In today’s Herald Tribune Thomas Friedman writes:
‘All that said, I hope Mr. Obama will take this instinct a step further when he travels to Oslo on Dec. 10 for the peace prize ceremony. Here is the speech I hope he will give:
“Let me begin by thanking the Nobel committee for awarding me this prize, the highest award to which any statesman can aspire. As I said on the day it was announced, ‘I do not feel that I deserve to be in the company of so many of the transformative figures who’ve been honored by this prize.’ Therefore, upon reflection, I cannot accept this award on my behalf at all.
“But I will accept it on behalf of the most important peacekeepers in the world for the last century — the men and women of the U.S. Army, Navy, Air Force and Marine Corps.
“I will accept this award on behalf of the American soldiers who landed on Omaha Beach on June 6, 1944, to liberate Europe from the grip of Nazi fascism.
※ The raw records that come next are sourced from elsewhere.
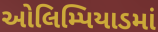
ઓલિમ્પિયાડમાં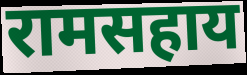
रामसहायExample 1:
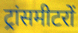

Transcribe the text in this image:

ट्रांसमीटरों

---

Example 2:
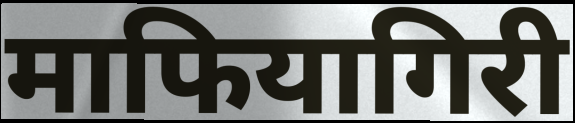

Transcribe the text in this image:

माफियागिरी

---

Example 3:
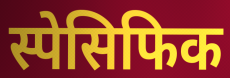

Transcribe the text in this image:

स्पेसिफिक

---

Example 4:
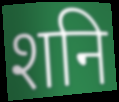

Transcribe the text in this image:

शनि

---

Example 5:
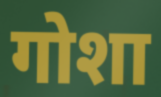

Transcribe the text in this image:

गोशाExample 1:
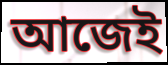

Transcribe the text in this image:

আজেই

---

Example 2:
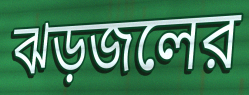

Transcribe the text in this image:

ঝড়জলের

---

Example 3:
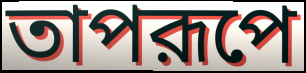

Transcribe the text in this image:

তাপরূপে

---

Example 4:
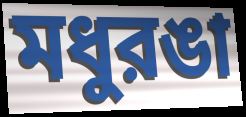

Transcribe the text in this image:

মধুরঙা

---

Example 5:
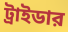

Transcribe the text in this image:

ট্রাইডারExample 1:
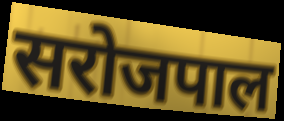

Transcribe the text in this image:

सरोजपाल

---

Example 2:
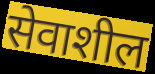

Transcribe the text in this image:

I will accept this award on behalf of the American soldiers and sailors who fought on the high seas and forlorn islands in the Pacific to free East Asia from Japanese tyranny in the Second World War.
“I Will accept this award on behalf of the American soldiers who stand guard today at outposts in the mountains and deserts of Afghanistan to give that country, and particularly its women and girls, a chance to live a decent life free from the Taliban’s religious totalitarianism.’
In general I’m not too fond of Thomas Friedman’s columns, but I could appreciate this provocation.